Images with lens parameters

•••••

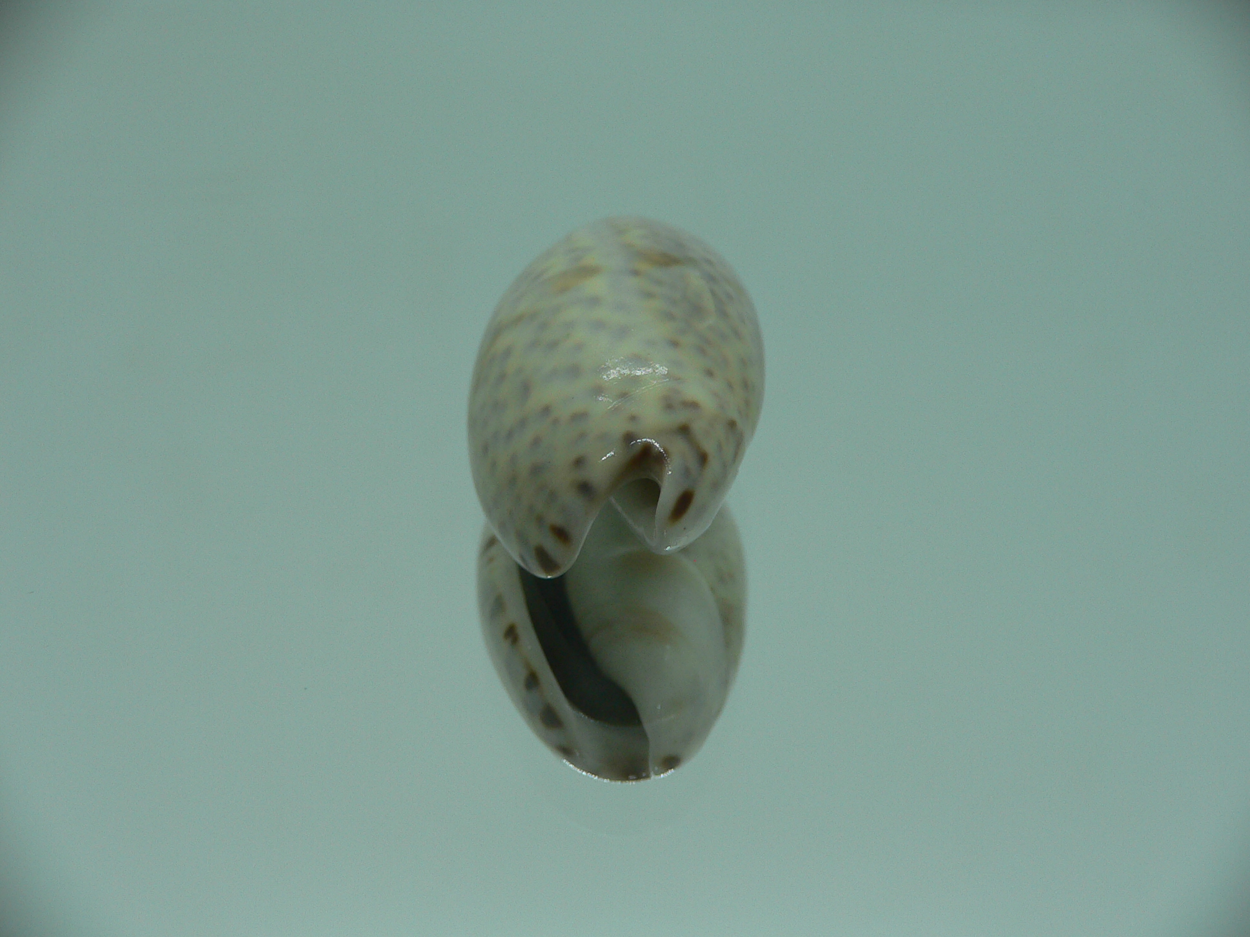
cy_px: 468
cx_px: 625
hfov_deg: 52.6
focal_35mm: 35
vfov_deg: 40.7
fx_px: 1264
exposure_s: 1/80
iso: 80
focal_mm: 4.6
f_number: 2.8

•••••

Word for word, restate each line above, minus its pictures.

cy_px: 468
cx_px: 625
hfov_deg: 52.6
focal_35mm: 35
vfov_deg: 40.7
fx_px: 1264
exposure_s: 1/80
iso: 80
focal_mm: 4.6
f_number: 2.8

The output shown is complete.